Scotland’s poor smokers

Yes it kills you. Yep, it’s bloody expensive and lulls you into a fall sense of unbridled satisfaction. It smells, it lingers, it stains. But it’s our/their/your right. Pity Scotland and her happy smokers, for today marks the beginning of the end.

I know it’s wrong. In fact, me and a mate were accosted by an elderly drunked in the pub the on Friday who had, after 50 years of puffing, finally given up. Well done that man. I usually resent the preaching of recently-quit smokers, but his insistence was too pressing. Much of his ramblings were incomprehensible, no doubt fuelled by another equally wonderful poison, but he did make one useful observation: smoking is the biggest con around. It is. And we’re all the more pathetic for it. However ridiculous as it sounds – and I tell my brother this on an almost weekly basis – we enjoy it!

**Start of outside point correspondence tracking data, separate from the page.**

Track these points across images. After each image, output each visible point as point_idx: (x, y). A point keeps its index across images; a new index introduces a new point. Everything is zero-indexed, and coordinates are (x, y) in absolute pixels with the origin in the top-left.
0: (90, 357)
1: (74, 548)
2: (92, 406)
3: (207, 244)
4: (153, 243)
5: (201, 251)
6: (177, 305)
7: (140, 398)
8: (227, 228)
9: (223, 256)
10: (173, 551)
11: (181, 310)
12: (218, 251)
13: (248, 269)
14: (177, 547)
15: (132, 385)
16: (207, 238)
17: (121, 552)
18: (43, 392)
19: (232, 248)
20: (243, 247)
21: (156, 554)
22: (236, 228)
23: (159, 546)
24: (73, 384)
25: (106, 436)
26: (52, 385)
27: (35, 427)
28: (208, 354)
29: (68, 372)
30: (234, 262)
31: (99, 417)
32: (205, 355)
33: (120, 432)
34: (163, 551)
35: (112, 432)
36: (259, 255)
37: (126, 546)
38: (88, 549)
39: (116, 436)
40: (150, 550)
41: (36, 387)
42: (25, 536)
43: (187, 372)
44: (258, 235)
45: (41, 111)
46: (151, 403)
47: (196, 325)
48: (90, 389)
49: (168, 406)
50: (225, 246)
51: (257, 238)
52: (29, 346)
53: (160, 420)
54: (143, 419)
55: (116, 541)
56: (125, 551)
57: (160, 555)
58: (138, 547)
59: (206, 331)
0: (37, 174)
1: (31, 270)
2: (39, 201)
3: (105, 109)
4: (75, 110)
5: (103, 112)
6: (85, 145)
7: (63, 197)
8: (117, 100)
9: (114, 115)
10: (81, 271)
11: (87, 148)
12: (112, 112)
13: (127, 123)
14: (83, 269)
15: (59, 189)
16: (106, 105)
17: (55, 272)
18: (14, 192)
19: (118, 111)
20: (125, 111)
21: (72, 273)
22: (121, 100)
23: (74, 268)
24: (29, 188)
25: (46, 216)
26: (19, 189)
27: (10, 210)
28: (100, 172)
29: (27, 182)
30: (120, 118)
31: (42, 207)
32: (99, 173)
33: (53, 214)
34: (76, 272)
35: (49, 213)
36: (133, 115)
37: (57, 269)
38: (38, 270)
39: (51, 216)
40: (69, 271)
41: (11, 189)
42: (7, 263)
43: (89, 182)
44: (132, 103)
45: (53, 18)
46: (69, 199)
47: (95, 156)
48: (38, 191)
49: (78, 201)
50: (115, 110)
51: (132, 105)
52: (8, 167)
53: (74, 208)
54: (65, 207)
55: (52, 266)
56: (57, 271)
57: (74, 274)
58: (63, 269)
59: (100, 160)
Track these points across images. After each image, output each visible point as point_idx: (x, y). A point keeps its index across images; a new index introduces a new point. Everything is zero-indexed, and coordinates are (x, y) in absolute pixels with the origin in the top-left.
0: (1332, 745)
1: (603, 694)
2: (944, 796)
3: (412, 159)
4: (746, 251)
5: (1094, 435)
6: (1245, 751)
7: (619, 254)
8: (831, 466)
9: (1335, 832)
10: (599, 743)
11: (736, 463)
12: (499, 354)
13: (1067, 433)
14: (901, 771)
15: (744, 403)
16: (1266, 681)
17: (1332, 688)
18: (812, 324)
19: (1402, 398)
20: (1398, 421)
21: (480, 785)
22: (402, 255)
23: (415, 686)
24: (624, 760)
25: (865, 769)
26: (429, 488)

As I lit up another one, and supped on my beer in a remarkably cheap pub which does beer for £2.80, it got me thinking. 2006 will be the year I quit – it will – but nevertheless, I despise the nanny state and dictatorship we live in. Maybe the government are covering their arses for the eventual influx of law suits (“no one told me it would kill me!”) from society’s gluttonous creatures. Nevertheless, it makes me angry that someone in government can tell us – law-abiding, polite, hard-working tax-payers – not to smoke.

Oh, and by the way, the bars housed on the Thames in Parliament are exempt from the upcoming ban on smoking; those very same minions will happily puff on their cigarettes while the rest of us suffer in the stupifaction of better health and a nicotineless existence.

Yes it’s bad, but it’s also our choice. Meanwhile, Jacques Kallis has just hit his 24th hundred (vain attempt to make this rant related to cricket, which it clearly aint)

Apologies, shan’t rant about non-cricket matters here again.